Although the bylaws authorized the assessment of interest chargeable for late payment of common charges, plaintiffs, in our view, waived the assessment of such late fees during the time period it took no steps to collect them. The bylaws provide that the board “shall take prompt action to collect any Common Charges or Unit Expenses due from the Unit Owners which remain unpaid for more than thirty (30) days from the date for payment thereof.” Nevertheless, it was not until April 2007 that plaintiffs took any steps to collect the late payment that began to accrue shortly after defendant purchased the commercial unit in December 1993. Thus, according to the bylaws, no interest accrued before the board took any action to collect them.
Accordingly, the judgment of Supreme Court, New York County (Milton A. Tingling, J.), entered June 19, 2012, awarding plaintiffs a sum of money, and bringing up for review an order, same court and Justice, entered January 6, 2012, which confirmed the Special Referee’s report on damages should be modified, on the law and the facts, to vacate the award to plaintiffs of the amount of interest for which defendant was responsible on the past-due common expenses, remand the issue for determination by the Special Referee in accordance herewith, and otherwise affirmed, without costs. Appeal from the order should be dismissed as subsumed in the appeal from the judgment.

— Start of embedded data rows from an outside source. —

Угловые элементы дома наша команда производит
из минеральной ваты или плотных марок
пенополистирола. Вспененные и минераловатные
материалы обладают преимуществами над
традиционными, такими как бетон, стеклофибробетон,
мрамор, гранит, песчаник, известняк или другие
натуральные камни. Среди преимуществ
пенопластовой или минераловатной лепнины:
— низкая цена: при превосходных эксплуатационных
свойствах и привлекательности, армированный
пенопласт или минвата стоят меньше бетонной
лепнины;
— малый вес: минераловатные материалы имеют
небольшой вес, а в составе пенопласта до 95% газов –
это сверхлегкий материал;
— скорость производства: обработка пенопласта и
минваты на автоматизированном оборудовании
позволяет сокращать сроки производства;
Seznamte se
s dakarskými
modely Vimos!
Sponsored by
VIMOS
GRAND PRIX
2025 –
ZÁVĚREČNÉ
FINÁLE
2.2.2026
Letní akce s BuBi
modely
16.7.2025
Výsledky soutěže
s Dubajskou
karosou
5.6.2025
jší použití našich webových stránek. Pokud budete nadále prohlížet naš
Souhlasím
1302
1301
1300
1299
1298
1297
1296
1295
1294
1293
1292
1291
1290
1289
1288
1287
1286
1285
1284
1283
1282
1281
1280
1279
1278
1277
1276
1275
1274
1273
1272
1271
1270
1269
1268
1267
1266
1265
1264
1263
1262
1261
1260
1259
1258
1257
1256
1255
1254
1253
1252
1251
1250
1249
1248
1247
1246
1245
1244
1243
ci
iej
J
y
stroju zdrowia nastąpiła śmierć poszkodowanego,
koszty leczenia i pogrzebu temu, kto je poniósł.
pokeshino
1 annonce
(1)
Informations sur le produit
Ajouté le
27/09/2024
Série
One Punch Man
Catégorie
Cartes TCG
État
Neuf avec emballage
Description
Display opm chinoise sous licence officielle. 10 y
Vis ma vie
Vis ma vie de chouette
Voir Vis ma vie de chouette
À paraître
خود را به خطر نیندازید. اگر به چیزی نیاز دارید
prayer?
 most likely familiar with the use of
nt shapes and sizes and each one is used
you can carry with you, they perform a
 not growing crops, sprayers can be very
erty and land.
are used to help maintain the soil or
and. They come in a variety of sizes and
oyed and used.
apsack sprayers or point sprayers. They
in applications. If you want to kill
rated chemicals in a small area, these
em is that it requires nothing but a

Friedman, J.R, Acosta, Saxe and Freedman, JJ., concur.
Judgment, Supreme Court, New York County, entered June 19, 2012, and bringing up for review an order, same court and Justice, entered January 6, 2012, modified, on the law and the facts, to vacate the award to plaintiffs of the amount of interest for which defendant was responsible on the past-due common expenses, remand the issue for determination by the Special *137Referee in accordance herewith, and otherwise affirmed, without costs. Appeal from order, dismissed, as subsumed in the appeal from the judgment.